Since early 2019, an IBM  has been collaborating daily with Lufthansa employees – quickly testing and piloting new AI-based business ideas and services. The Lufthansa AI Studio’s first project integrated IBM Watson products, including Watson Assistant and Watson Explorer in the Service Help Centre. Previously disparate data sources are now searchable in natural language and aviation terms to more easily address close to 100,000 customer queries annually. Watson manages, searches, analyzes and interprets the various relevant and connected data sources, such as Microsoft SharePoint and internal ticket systems.

The rise of a modern data science platform on IBM Cloud

Once the AI Studio’s muscles started to build, the conversation at Lufthansa turned to modernizing the company’s data science platform to bring all the disparate projects under one virtual roof – boosting the cache and effectiveness of its data science group and tying their activities closer to the needs of the business.

Data scientists and data engineers often struggle spending too much time maintaining their projects and not enough time on proving their business value. At Lufthansa, all of the above was true, and it was also compounded by limited scalability, lack of access to public software updates, plus a need for security improvements. What they needed was a tool inside the data science pipeline to monitor, build and scale models.
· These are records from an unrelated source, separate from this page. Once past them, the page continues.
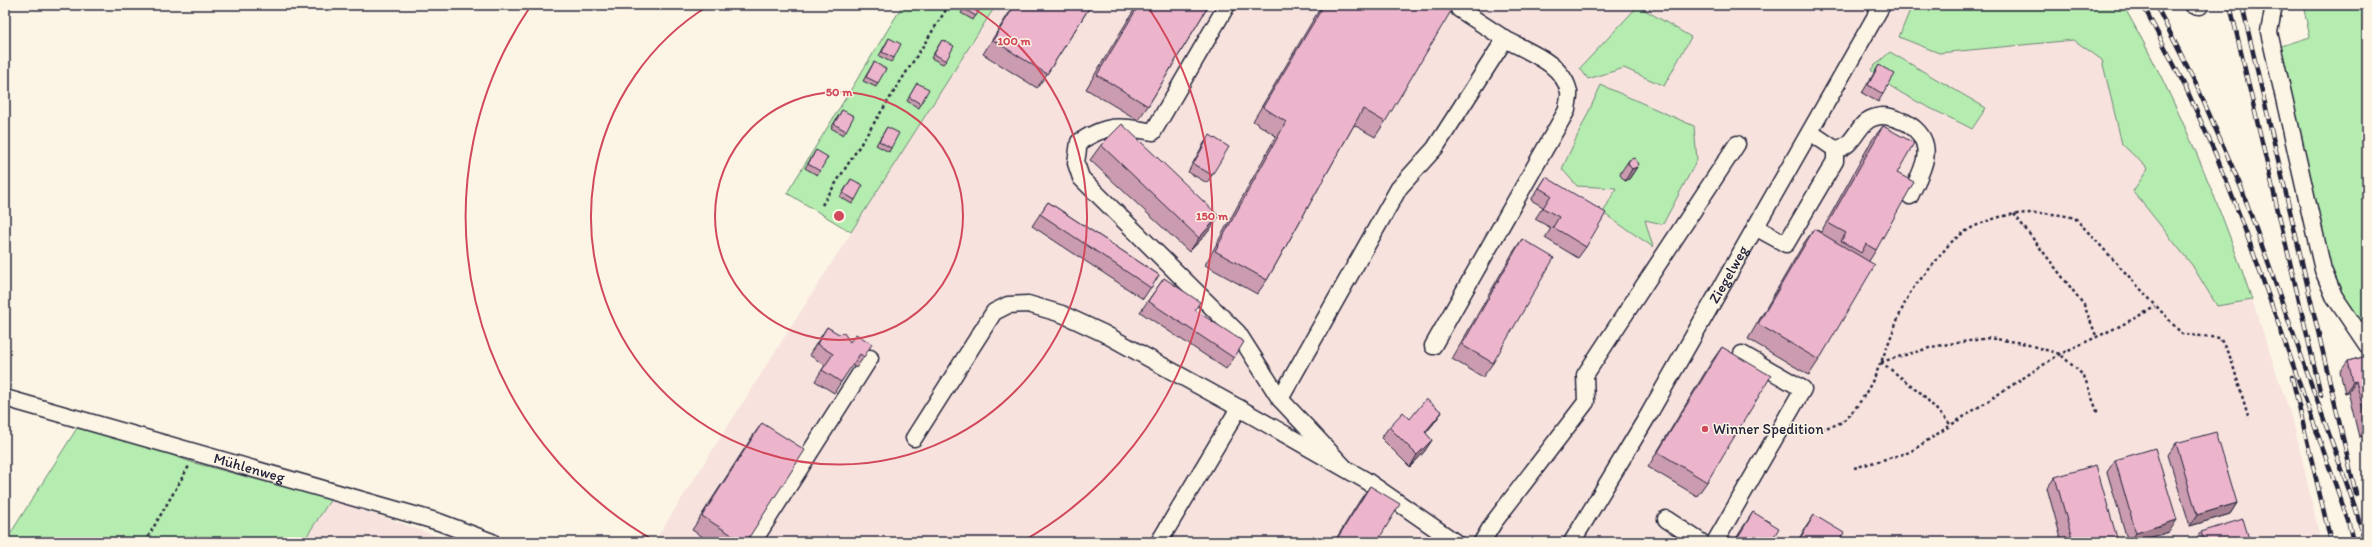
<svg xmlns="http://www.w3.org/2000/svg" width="2372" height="547" font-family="Itim,sans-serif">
	<rect width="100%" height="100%" fill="#fcf5e5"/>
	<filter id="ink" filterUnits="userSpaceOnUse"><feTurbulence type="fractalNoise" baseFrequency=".025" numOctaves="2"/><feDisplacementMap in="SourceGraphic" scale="8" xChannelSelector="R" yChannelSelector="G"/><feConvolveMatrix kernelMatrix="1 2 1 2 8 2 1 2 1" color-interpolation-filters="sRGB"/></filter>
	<g filter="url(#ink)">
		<path fill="#f7e2de" d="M996 5H2123L2148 48 2196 149 2235 250 2295 428 2321 542H654Z
			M331 499 455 542H303Z"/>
		<path fill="#b5ecaf" stroke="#6c8775" d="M903 5H996L851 232 787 193Z
			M1912 5H2123C2176 98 2218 198 2252 300L2217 306 2192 265 2133 191 2148 169 2122 144 2102 60 2074 40 1939 53 1899 37Z
			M2303 5H2367V337L2326 266 2275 48 2310 37Z
			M1638 6 1691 37 1664 86 1624 68 1588 79 1580 68Z
			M1890 52 1986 108 1972 129C1943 113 1893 94 1871 70L1873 67Z
			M1601 85 1694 126 1697 160 1663 224 1645 220 1653 247 1603 213 1616 188 1577 186 1562 169Z
			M79 425 134 441 191 462 331 499 303 542H5Z"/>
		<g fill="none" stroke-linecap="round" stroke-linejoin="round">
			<defs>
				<g id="minor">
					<path d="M1227 5 1153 132C1119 126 1109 123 1079 142L1076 163 1081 178 1238 333 1280 399 1345 468"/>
					<path d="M1457 5 1459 9 1505 39"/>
					<path d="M2193 5 2200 6"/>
					<path d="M2274 5 2269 32 2323 270 2334 296 2367 345"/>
					<path d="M1810 132 1835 149C1856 148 1856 121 1876 117 1885 114 1894 118 1902 121 1907 122 1911 126 1915 129 1937 149 1920 174 1910 196"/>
					<path d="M1755 227 1786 244 1835 161V149"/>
					<path id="s1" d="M5 398 439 522 492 542"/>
					<path d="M1280 399 1399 188 1435 148 1505 39C1528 52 1563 63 1569 92 1570 97 1567 105 1567 110L1433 346"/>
					<path d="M914 438 994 312 1008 305 1028 304 1062 314 1103 333 1239 408"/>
					<path d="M1666 519 1701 542"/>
					<path d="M753 542 870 358"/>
					<path d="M1159 542 1239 408 1367 481 1455 542"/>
					<path d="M1482 542 1494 522 1586 402 1585 375 1737 144"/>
					<path id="s2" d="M1572 542 1649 414 1882 5"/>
					<path d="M1715 542 1803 389 1742 354"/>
				</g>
			</defs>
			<use href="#minor" stroke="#22223b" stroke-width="19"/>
			<path stroke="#22223b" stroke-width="2.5" stroke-dasharray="3 3" stroke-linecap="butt" d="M822 205 949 5
				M2014 214 2084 305 2097 338
				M1881 362 1921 393 1951 425 2060 354 2120 326 2155 307
				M1881 362 1936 346 1989 338 2022 343 2060 354 2084 376 2098 414
				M1797 431C1808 431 1834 428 1843 421 1879 389 1887 336 1909 295 1914 285 1924 276 1931 267 1939 258 1946 246 1955 239 1988 212 2035 208 2075 218L2182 334 2220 338 2231 359 2249 419
				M1854 468 1910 452 1951 425
				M145 542 189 466"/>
			<use href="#minor" stroke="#fcf5e5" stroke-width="16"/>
			<defs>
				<path id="rail" d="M2143 5 2186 88 2216 155 2243 224 2348 520 2353 542
					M2156 5 2196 84 2241 187 2355 507 2365 542
					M2230 5 2321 395
					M2242 5 2356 494
					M2292 377 2331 542"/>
			</defs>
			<use href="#rail" stroke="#22223b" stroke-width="4.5"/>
			<use href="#rail" stroke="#fcf5e5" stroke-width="3" stroke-dasharray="9" stroke-linecap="butt"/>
		</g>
		<path fill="#cb9caf" stroke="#22223b" d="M966 5H982L973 20 961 13Z
			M1014 5H1091L1047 74 1037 88 983 54Z
			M1137 5H1209L1148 106 1138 120 1086 89Z
			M1322 5H1441L1385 122 1375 137 1354 125 1267 280 1257 294 1205 265 1276 136 1253 121Z
			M889 38 894 58 891 62 879 56Z
			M942 40 946 61 943 64 931 58Z
			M874 62 878 83 876 87 863 81Z
			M1879 65 1883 94 1878 102 1862 93 1874 73Z
			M917 83 921 104 919 108 907 101Z
			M842 110 846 131 843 135 831 128Z
			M1883 126 1897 173 1876 250 1869 261 1819 360 1809 375 1748 339 1804 243 1814 229 1821 232 1872 140Z
			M887 127 891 148 889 152 876 145Z
			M1210 135 1212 175 1207 183 1188 172 1204 143Z
			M1101 145 1209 231 1189 252 1090 160Z
			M816 150 820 171 817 175 805 168Z
			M1629 160 1637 167 1629 179 1625 181 1620 175 1621 172Z
			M1546 177 1586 247 1578 258 1545 238 1551 228 1535 219 1543 207 1531 200Z
			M851 179 855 200 852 204 840 197Z
			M1048 202 1159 275 1143 299 1032 226Z
			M1522 239 1493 363 1483 377 1452 359 1512 254Z
			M1164 278 1234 358 1226 369 1140 312Z
			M827 327 850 342 864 357 856 368 852 365 834 393 815 381 825 365 809 355Z
			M1722 347 1707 482 1697 496 1648 467 1712 361Z
			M2367 356V435L2359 437 2348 392 2345 393 2340 372 2348 361Z
			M1442 412 1434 423 1425 433 1432 440 1424 452 1410 467 1381 438 1389 427 1410 419Z
			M762 423 746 542H711L692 530 752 437Z
			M2176 443 2237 503 2230 514 2190 526 2168 455Z
			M2115 460 2169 532 2135 542H2128L2107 472Z
			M2055 477 2117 538 2114 542H2062L2047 488Z
			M1370 486 1377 542H1334L1360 500Z
			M1753 512 1771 542H1734L1743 527Z
			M1814 515 1838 542H1797L1804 530Z
			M2201 532 2250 542H2194Z"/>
		<path fill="#a57f8f" stroke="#22223b" d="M1637 167 1629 179 1625 181 1632 169Z
			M1219 216 1209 231 1189 252 1199 238Z
			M2356 381 2348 392 2345 393 2353 382Z
			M1442 412 1434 423 1417 444 1425 432Z
			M2367 425V435L2359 437Z
			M1432 440 1424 452 1410 467 1417 455Z
			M2237 503 2230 514 2190 526 2197 515Z
			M2177 520 2169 532 2135 542H2130L2136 533Z
			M2117 538 2114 542H2102Z"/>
		<path fill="#ecb5cc" stroke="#22223b" d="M966 5H982L976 16 964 9Z
			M1015 5H1091L1047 74 993 40Z
			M1139 5H1209L1148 106 1097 75Z
			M1324 5H1441L1451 11 1385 122 1363 109 1267 280 1215 251 1286 122 1263 107Z
			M889 38 901 44 894 58 882 52Z
			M942 40 954 46 946 61 934 54Z
			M874 62 886 69 878 83 866 77Z
			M1879 65 1895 74 1883 94 1868 85Z
			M917 83 929 89 921 104 909 97Z
			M842 110 854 116 846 131 834 124Z
			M1122 124 1219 216 1199 238 1101 145Z
			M1883 126 1914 143 1897 173 1914 182 1876 250 1866 244 1861 253 1841 241 1846 233 1828 223Z
			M887 127 899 133 891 148 879 141Z
			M1210 135 1229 147 1212 175 1193 164Z
			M816 150 828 157 820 171 808 164Z
			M1634 158 1639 164 1637 167 1632 169 1628 164 1629 160Z
			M1546 177 1606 213 1586 247 1553 227 1559 217 1543 208 1551 195 1539 188Z
			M851 179 863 185 855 200 843 193Z
			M1048 202 1159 275 1151 288 1040 214Z
			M1814 229 1875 265 1819 360 1758 324Z
			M1522 239 1554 258 1493 363 1462 345Z
			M1164 278 1200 302 1195 310 1244 342 1234 358 1148 301Z
			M827 327 839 334 844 333 850 342 856 334 872 344 864 357 860 354 841 382 822 370 833 354 817 344Z
			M1722 347 1771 376 1707 482 1658 452Z
			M2367 356V425L2356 381 2353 382 2348 361Z
			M1426 399 1442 412 1425 432 1432 440 1417 455 1389 427 1403 412 1410 419Z
			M762 423 805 450 746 542H743L702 516Z
			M2216 432 2237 503 2197 515 2176 443Z
			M2155 448 2177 520 2136 533 2115 460Z
			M2096 465 2117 538 2102 542H2073L2055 477Z
			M1370 486 1400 504 1377 542H1335Z
			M1753 512 1779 528 1771 542H1735Z
			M1814 515 1844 533 1838 542H1798Z
			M2243 519 2250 542H2205L2201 532Z"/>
	</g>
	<g fill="none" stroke="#d1495b" stroke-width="2">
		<circle cx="839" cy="216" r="124"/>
		<path d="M970 6A248 248 0 1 1 708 6"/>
		<path d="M655 541A373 373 0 0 1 530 7M1148 7A373 373 0 0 1 1023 541"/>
	</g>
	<circle fill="#d1495b" stroke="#fcf5e5" stroke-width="1.5" cx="1705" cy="429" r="4"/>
	<g text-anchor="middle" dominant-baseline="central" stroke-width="3" stroke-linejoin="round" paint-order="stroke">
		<g font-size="15" fill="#22223b" stroke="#fcf5e5">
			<text stroke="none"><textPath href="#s2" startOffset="310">Ziegelweg</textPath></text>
			<text stroke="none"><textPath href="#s1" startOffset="254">Mühlenweg</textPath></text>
		</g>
		<g font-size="15" fill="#22223b" stroke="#fcf5e5" text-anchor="start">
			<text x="1713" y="429">Winner Spedition</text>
		</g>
	</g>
	<circle cx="839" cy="216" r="6" fill="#d1495b" stroke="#fcf5e5" stroke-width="2"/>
	<g font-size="12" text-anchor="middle" font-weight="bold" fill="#d1495b" stroke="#fcf5e5" stroke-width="3" stroke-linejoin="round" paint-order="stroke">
		<text x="1014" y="45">100 m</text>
		<text x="839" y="96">50 m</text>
		<text x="1212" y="220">150 m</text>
	</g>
	<rect width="2372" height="547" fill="none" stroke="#fcf5e5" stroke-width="20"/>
	<rect x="10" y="10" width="2352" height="527" fill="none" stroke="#22223b" stroke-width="1.5" filter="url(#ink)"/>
</svg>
IBM joined the Lufthansa team in a two-day Design Thinking Workshop to build out a data science platform that would offer a single environment where data scientists could experiment with new techniques, and quickly roll out models with monitoring and modeling already in place.

Over a 10-week engagement, IBM set up a new operational workflow to support the development of new data science projects using Watson Studio and Watson Machine Learning to create an open platform on a public cloud using PaaS and SaaS. This gave Lufthansa scalability and flexibility to handle mission critical workloads and accelerate the deployment of those projects in production. Lufthansa Data Scientists worked with IBM to prototype three use cases to help the airline run smarter and more efficiently – helping avoid delays, better predict boarding time and avoiding long queues at check-in counters.

The Lufthansa data science team can now develop new use cases in Watson Studio, while making improvements to the old ones. Aside from the three use cases, Lufthansa data scientists can now push out other projects – mostly to further increase passenger experience or to support operational or strategic decisions from employees.

The data science platform allows data scientists to work with new data sources. Or, by virtue of being open source, they can work more collaboratively or in their preferred language – or take advantage of other data science capabilities in IBM Watson Studio such as AutoAI and Watson Machine Learning for model development and deployment.